Caro Domani, arriva l’estate e avrei voglia di sognare una vacanza e un po’ di riposo, ma come si fa quando non si tira la fine del mese?
30-05-2011
di
Rossana Perger, editor, Torino
Far parte del popolo della partita Iva non è una scelta dettata oggi dalla voglia di evasione delle tasse. Forse lo è stato, ma aprirla da diversi anni a questa parte è uno dei tanti sistemi attraverso cui si finisce nel mondo del precariato. Svolgere una libera professione, a meno di non essere affermati e con una lunga lista di clienti, significa tirare a campare. Lo si fa non staccando la maggior parte delle sere, nei week end, d’estate.

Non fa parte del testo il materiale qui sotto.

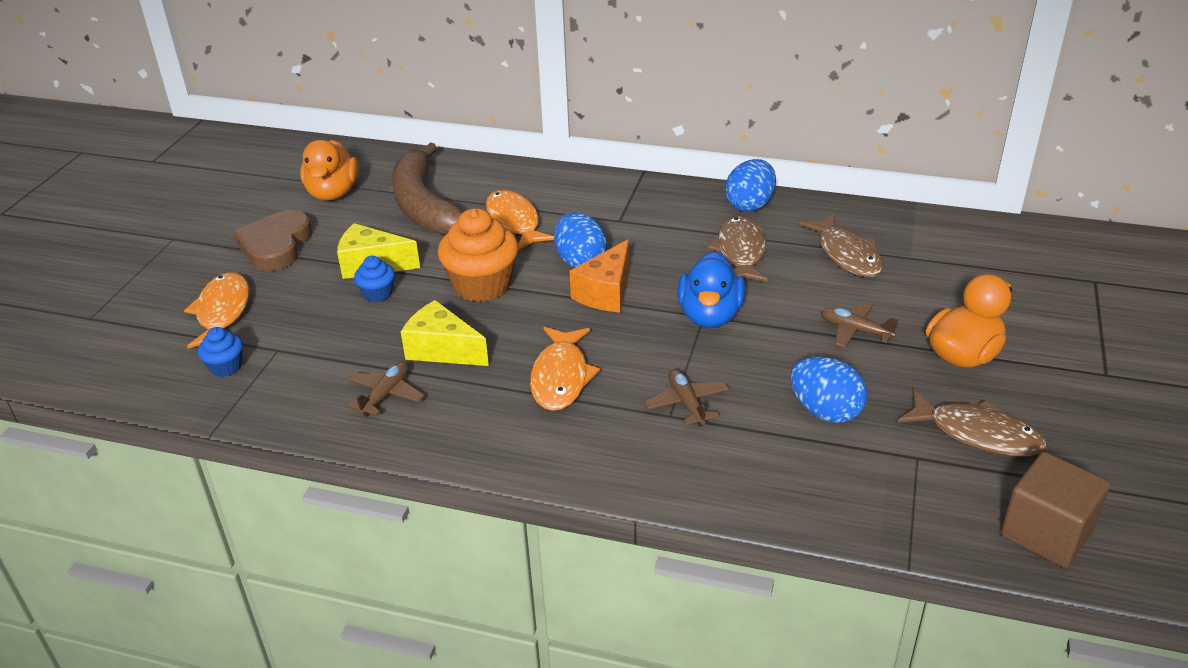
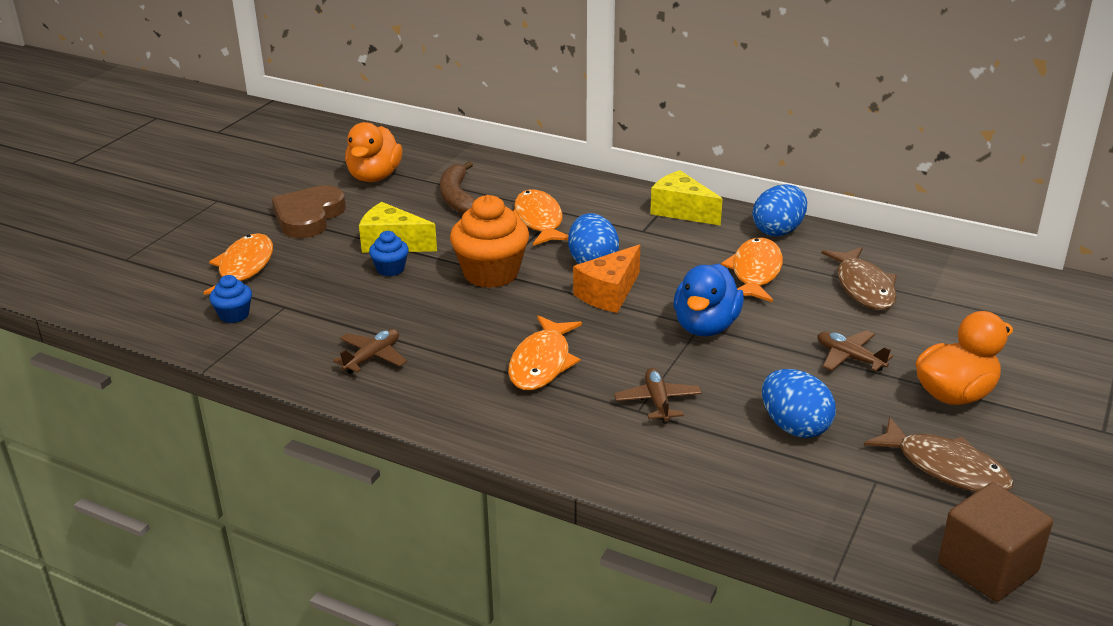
camera: 10 degrees right, 5 degrees down
brown banana [392,143,464,235] -> brown banana [440,161,475,214], size x0.62
yellow cheese [401,300,489,366] -> yellow cheese moved to [650,170,723,226]
brown fish [707,215,768,282] -> orange fish [721,238,783,302]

E dire che, per una volta, avrei voglia di progettare non dico un futuro (non pretendo tanto), ma una vacanza. Di quelle che durano una settimana, dieci giorni al massimo, a zonzo, senza fare follie, vivendo un po’ di quella libertà che questa società si è mangiata e continua a mangiarsi sempre di più.

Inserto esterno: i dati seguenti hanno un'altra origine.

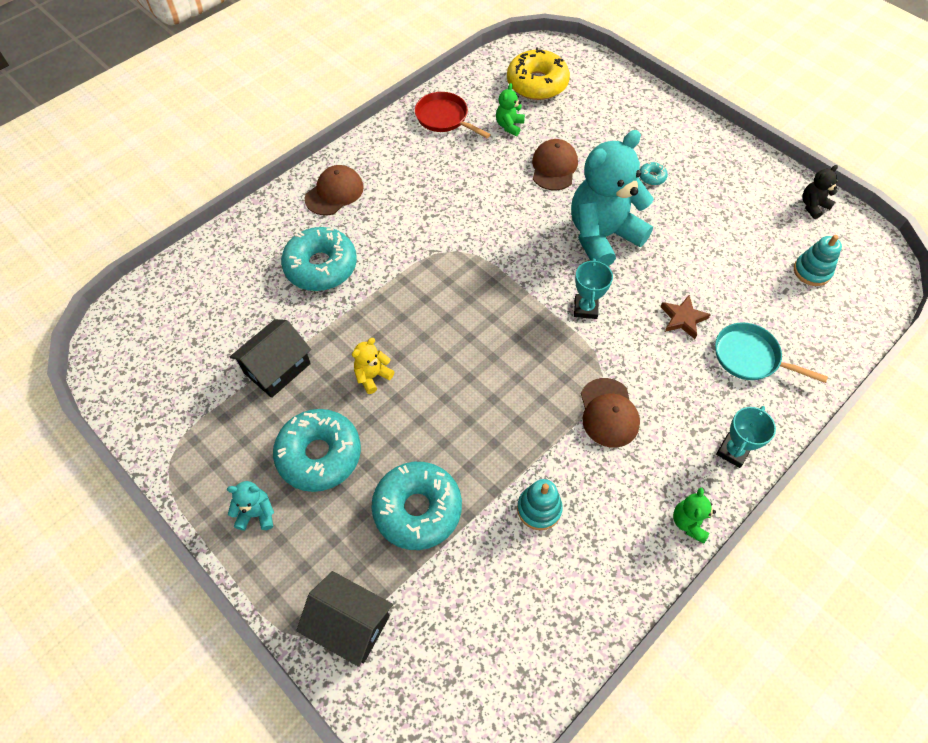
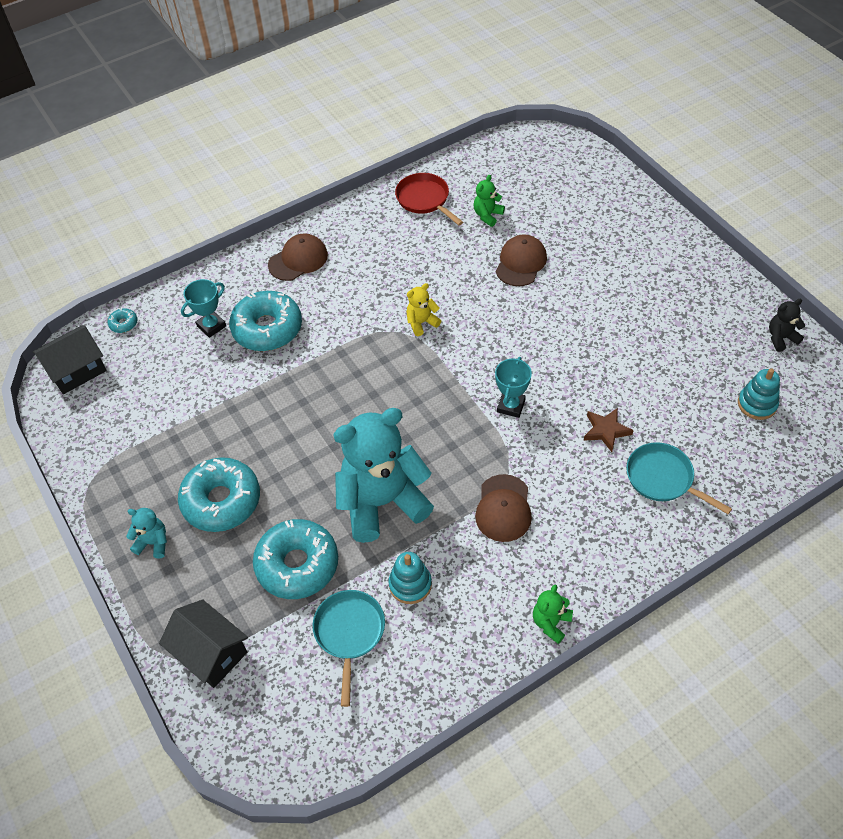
camera: 15 degrees right, 5 degrees down
black house [230,319,311,398] -> black house moved to [33,326,107,394]
yellow teddy bear [352,338,394,394] -> yellow teddy bear moved to [406,283,441,336]
yellow donut [507,47,570,100] -> none
turquoise teddy bear [571,130,654,266] -> turquoise teddy bear moved to [333,408,434,543]
turquoise donut [640,162,668,185] -> turquoise donut moved to [108,308,137,333]
turquoise trophy [716,406,776,468] -> turquoise trophy moved to [181,279,226,338]
none -> turquoise pan [313,590,385,707]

Eppure non si può. Non si può progettare neanche questo. Resti sempre a guardare diffidente la buca della posta, in attesa della prossima bolletta (e magari del prossimo conguaglio). Resti ad attendere la fattura del commercialista, i movimenti della carta di credito (quasi unico sistema per finanziarsi, a suon di interessi vicini all’usura, le spese rimandandole al mese successivo), il conto del dentista. La vita, per chi è precario, è scandita da divieti. Quelli più normali, quelli che dovrebbero portare via la testa dai problemi di ogni giorno. Anche entrare in una libreria è diventato un lusso. Anche attendere i saldi è vano perché tutto è sempre un po’ fuori a portata.
E allora, caro Domani, chiedo a te e ai tuoi lettori, come si fa a parlare di politica, di cultura, di società civile se non si riesce neanche più a vivere dignitosamente?